There’s nothing more frustrating than an incomplete recipe. If you’re unfamiliar with a particular recipe and don’t have the experience to judge for yourself what’s best, phrases like “a dash” or “cook until done” can be infuriating. Why won’t they just tell me how much to use?
A similar frustration can arise when you’re new to coffee and trying to improve your daily cup by changing how much coffee you use. Oftentimes, coffee recipes indicate that you should use “a scoop” of coffee. The last time we checked, “a scoop” is not a unit of measurement and could mean many things. In this article, we’re going to set the record straight and explain what “a scoop” of coffee actually means and give you some foolproof ways to make sure you’re using the right amount of coffee in your brews. Most coffee scoops contain 2 tablespoons, though it can vary.

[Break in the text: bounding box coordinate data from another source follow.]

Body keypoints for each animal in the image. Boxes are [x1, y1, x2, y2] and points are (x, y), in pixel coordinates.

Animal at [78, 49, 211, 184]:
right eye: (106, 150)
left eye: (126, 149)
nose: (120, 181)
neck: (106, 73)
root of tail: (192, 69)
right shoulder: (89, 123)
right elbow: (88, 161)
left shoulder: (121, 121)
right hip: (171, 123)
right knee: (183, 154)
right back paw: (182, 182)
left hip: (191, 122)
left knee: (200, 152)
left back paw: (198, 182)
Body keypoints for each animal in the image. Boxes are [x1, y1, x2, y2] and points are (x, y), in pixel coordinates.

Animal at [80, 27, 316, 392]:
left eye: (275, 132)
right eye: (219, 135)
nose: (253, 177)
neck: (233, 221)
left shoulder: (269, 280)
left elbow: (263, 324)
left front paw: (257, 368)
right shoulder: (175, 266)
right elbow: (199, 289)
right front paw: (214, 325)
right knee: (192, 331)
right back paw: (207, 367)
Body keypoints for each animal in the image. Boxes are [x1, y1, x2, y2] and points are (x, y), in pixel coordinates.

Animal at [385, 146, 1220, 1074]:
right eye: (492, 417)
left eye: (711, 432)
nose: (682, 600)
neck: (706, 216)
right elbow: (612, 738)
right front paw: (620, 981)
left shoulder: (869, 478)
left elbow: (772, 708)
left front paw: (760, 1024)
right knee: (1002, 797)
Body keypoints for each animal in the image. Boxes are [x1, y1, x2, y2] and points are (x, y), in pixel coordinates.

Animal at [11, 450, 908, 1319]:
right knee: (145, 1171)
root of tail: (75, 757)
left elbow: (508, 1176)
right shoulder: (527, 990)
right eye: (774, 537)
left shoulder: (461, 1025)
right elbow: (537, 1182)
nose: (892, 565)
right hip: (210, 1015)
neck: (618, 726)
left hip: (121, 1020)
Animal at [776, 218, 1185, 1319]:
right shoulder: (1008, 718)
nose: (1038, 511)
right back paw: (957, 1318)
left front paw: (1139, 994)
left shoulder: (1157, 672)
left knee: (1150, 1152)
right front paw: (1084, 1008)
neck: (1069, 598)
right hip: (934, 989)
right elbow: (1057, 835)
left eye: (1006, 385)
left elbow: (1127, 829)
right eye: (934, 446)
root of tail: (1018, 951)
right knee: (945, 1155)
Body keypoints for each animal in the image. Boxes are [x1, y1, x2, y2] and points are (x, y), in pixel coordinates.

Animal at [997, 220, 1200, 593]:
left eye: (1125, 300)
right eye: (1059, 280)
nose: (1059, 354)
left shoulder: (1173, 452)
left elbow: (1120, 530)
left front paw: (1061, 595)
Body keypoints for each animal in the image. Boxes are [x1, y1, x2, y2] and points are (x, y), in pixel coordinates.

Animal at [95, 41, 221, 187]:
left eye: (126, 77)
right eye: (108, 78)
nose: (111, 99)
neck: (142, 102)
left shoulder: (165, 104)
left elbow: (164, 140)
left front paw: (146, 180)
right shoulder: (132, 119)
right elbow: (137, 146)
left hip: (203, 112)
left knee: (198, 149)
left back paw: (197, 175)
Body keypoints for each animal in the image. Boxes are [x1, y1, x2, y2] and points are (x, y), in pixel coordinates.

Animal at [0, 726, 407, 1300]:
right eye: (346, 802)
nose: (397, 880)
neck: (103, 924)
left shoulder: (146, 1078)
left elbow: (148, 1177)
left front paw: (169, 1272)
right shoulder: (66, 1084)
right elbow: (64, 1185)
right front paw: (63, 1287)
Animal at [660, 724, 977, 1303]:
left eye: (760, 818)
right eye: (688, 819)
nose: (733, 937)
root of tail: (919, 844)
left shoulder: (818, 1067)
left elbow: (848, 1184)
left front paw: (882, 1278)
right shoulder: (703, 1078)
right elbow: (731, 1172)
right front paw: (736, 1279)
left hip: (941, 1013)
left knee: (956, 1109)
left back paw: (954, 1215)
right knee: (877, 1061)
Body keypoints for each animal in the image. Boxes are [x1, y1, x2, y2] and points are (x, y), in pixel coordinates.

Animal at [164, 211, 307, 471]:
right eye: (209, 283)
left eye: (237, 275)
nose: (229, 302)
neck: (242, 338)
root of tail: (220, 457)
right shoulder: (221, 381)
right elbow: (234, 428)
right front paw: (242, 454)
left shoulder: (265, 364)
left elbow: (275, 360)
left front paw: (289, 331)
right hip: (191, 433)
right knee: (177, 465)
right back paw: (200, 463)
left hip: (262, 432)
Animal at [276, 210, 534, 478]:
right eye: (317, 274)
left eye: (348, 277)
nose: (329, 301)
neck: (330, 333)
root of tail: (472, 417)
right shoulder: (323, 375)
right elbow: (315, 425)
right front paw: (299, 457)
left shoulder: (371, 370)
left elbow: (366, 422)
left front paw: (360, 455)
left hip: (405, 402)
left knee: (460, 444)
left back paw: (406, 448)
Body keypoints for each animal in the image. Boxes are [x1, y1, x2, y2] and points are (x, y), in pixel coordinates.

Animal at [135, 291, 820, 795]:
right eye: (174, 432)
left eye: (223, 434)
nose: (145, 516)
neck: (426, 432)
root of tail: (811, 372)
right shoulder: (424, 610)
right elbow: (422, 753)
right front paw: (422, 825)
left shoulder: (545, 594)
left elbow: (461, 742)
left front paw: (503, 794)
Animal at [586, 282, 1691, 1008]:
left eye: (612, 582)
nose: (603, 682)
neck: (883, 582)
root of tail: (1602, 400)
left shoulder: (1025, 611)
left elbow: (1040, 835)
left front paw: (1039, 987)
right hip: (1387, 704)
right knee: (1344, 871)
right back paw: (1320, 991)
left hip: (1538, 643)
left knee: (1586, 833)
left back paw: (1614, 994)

What’s the scoop on coffee scoops?
You probably have encountered the phrase “a regular coffee scoop” if you’ve ever tried to read coffee recipes online. Without prior knowledge, it’s impossible to know how much coffee a scoop actually is. Some coffee comes with a scoop in the bag, but there’s no guarantee that every bag from every brand will have the same size scoop.
If you’ve been making coffee regularly with one brand’s scoop, an easy way to make things clearer is to measure the size of your scoop with a measuring cup. Most coffee scoops are two tablespoons, but there’s nothing that says they have to be two tablespoons. We’ve found scoops that were one tablespoon, two and a half tablespoons, and even one that was seven grams.
Once you measure the scoop you’ve been using, you have a comparison point if you ever decide to switch brands in the future. We recommend writing down the amount of coffee you used when you find a recipe that tastes best to you. That way, you can duplicate it later without going through the trial-and-error process again.
A better way to measure
Scoops are fine to use, and once you know how big your scoop is, you shouldn’t have much difficulty making delicious coffee regularly. As you get more serious about coffee, you might want to branch out and try different brands of coffee or even purchase whole-bean coffee and grind it yourself at home. When you get to that level, there is a better way to measure coffee that doesn’t use scoops at all.
The best way to figure out how much coffee to use is to weigh it using a kitchen scale. Using a scale removes any ambiguity from the procedure and guarantees that you get the exact same amount of coffee every time you brew. Additionally, if you start buying whole bean coffee, different beans have different sizes, which means that one scoop – or even one tablespoon – of one bean won’t be the same amount of coffee as another. If you’re serious about making better coffee, one of the best investments you can make is a kitchen scale.
If you start using a scale to weigh your coffee, you should also weigh the water. Since you would have the scale out anyway, weighing the water with the scale instead of measuring it with a cup actually saves you time.
There is another major benefit to weighing the water and beans: scalability. Let’s say you usually use one scoop of coffee and eight ounces of water to brew one cup of coffee. If you have a friend over and want to make two cups, you might be able to double everything easily, but what if you have three people that want coffee? Or five? Suddenly it becomes harder. Estimating a third of a scoop, for example, is difficult and prone to inaccuracy and subpar coffee. If you use a scale instead, you can easily adjust your favorite recipe to suit as many cups as you like.
How Big is a Coffee Scoop? Final Thoughts
Scoops are an ambiguous and outdated way to measure coffee, and your results will improve the sooner you move away from using them. If you prefer to use a scoop, we recommended measuring that scoop at the very least so you can reproduce your coffee even when you don’t have it.
Weighing your coffee with a scale is much easier than using a measuring cup or scoop and becomes more important if you branch out into whole-bean coffee. Using a scale is unambiguous, reproducible, and easily scalable. It will save you time in the long run and also improve the consistency of your coffee.